▸ **Directive**
Please read the records below and return each line holding the string "without".
---- Data excerpts
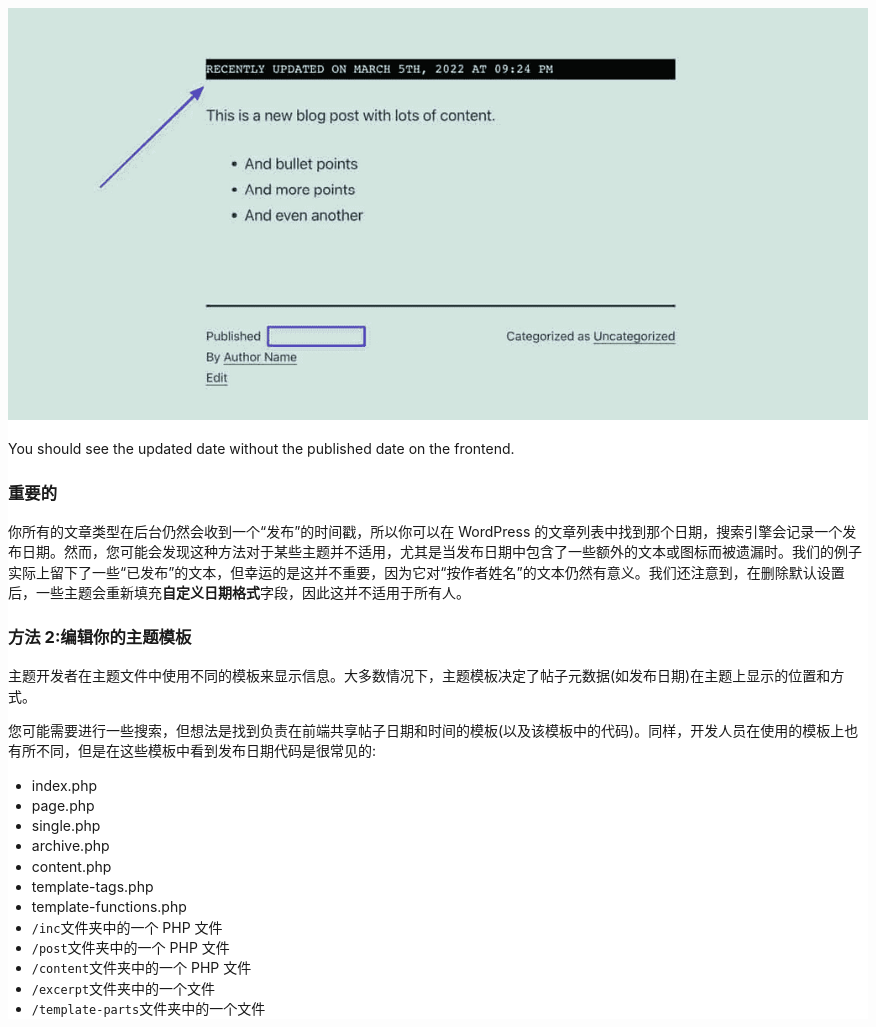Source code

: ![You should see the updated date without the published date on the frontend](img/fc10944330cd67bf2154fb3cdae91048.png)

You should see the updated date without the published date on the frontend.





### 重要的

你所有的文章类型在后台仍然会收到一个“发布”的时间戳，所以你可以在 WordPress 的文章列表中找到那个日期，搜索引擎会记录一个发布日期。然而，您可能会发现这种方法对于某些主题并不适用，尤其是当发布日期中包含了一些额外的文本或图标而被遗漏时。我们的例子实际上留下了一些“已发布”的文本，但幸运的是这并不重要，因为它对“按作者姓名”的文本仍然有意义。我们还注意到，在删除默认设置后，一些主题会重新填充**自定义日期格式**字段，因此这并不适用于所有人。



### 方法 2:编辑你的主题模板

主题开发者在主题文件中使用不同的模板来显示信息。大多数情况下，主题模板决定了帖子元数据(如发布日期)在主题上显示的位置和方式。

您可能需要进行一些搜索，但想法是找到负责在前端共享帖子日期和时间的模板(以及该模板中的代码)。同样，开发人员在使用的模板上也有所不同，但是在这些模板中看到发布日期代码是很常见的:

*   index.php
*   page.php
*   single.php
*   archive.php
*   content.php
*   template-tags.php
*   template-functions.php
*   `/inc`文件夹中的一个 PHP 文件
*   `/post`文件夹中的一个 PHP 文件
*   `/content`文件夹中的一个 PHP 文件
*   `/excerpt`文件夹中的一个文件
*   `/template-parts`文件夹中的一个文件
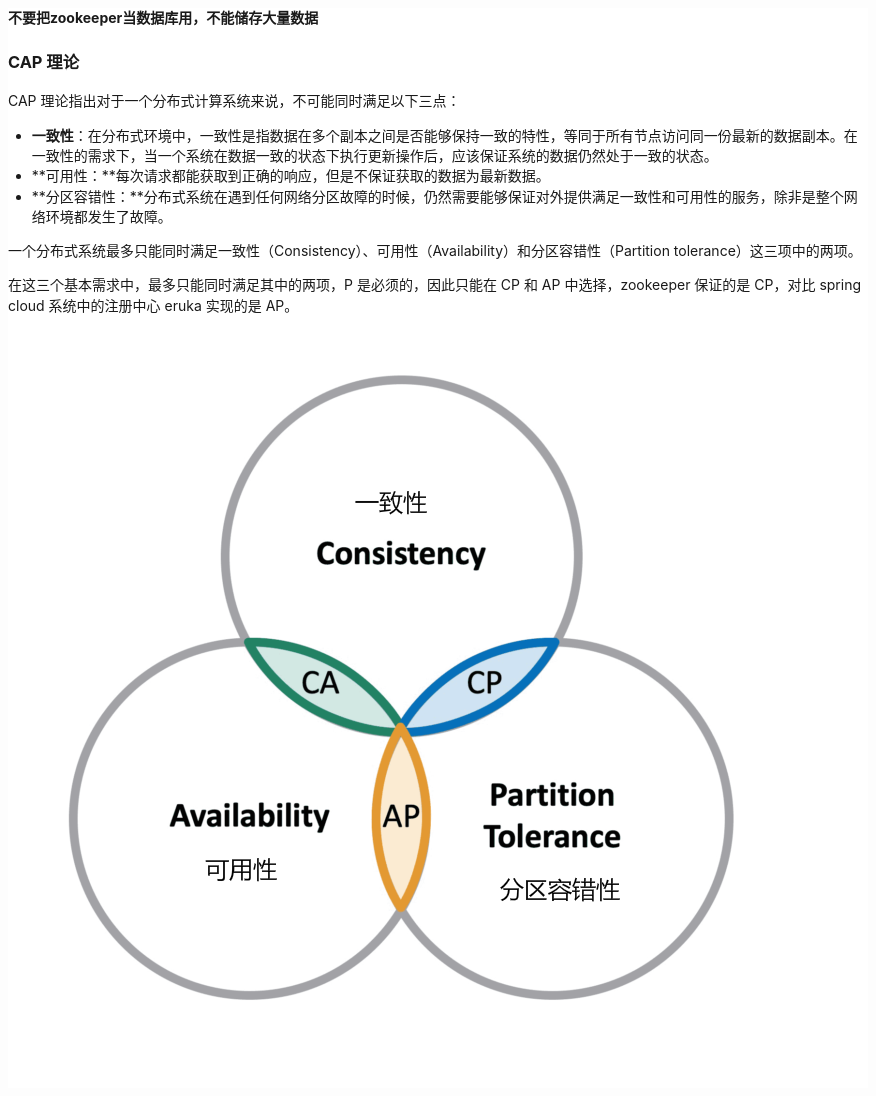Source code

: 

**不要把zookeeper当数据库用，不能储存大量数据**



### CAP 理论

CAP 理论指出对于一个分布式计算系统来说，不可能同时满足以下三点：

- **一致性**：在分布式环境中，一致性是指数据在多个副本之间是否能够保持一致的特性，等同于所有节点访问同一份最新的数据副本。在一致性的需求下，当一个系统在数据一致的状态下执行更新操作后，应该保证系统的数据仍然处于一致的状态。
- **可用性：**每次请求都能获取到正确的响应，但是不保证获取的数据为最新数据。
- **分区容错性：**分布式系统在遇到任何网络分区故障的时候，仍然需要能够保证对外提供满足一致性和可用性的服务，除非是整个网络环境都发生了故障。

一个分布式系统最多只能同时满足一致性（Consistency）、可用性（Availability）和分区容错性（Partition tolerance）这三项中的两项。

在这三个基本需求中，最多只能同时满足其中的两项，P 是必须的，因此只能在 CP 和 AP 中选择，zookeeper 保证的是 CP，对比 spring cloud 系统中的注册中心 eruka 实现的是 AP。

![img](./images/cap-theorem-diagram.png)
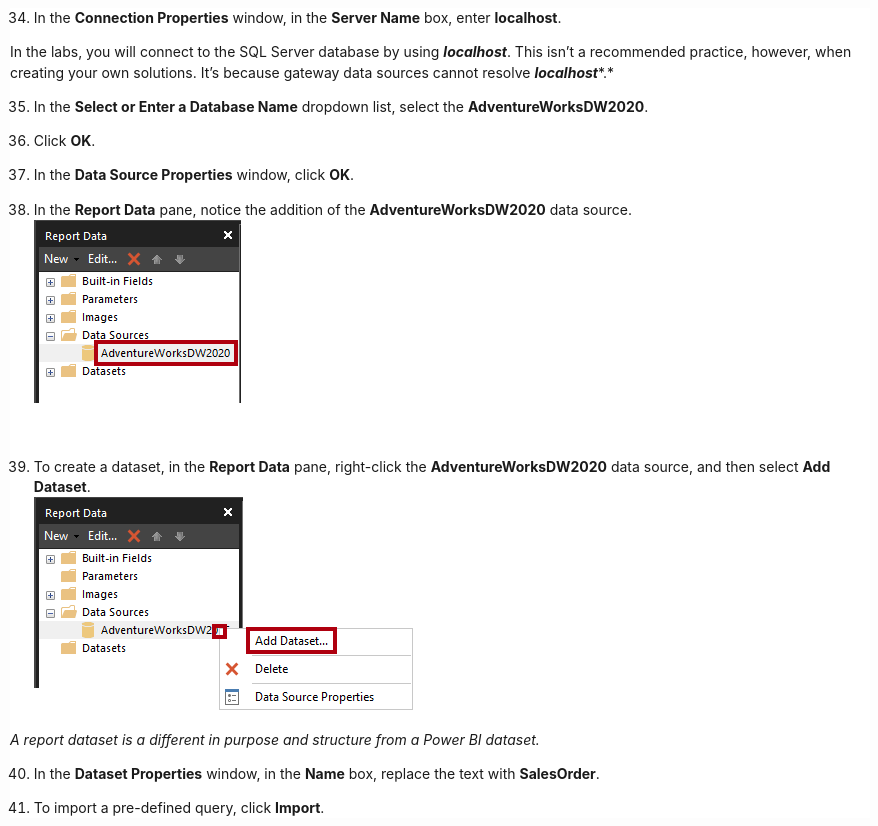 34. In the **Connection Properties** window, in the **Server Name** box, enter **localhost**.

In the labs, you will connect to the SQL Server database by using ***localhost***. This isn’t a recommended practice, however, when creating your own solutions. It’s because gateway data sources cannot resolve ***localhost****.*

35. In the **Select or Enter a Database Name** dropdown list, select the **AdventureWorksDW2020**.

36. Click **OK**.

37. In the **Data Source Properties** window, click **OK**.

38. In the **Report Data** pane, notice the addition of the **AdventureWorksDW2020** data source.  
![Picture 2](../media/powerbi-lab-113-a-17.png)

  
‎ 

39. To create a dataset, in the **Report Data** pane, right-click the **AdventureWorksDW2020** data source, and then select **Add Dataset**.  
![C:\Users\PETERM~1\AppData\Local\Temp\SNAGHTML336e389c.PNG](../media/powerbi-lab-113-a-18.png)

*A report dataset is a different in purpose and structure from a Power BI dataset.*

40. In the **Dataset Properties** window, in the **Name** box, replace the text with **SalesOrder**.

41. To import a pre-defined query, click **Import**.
--------
▸ **Exercise output**
: ![You should see the updated date without the published date on the frontend](img/fc10944330cd67bf2154fb3cdae91048.png)
You should see the updated date without the published date on the frontend.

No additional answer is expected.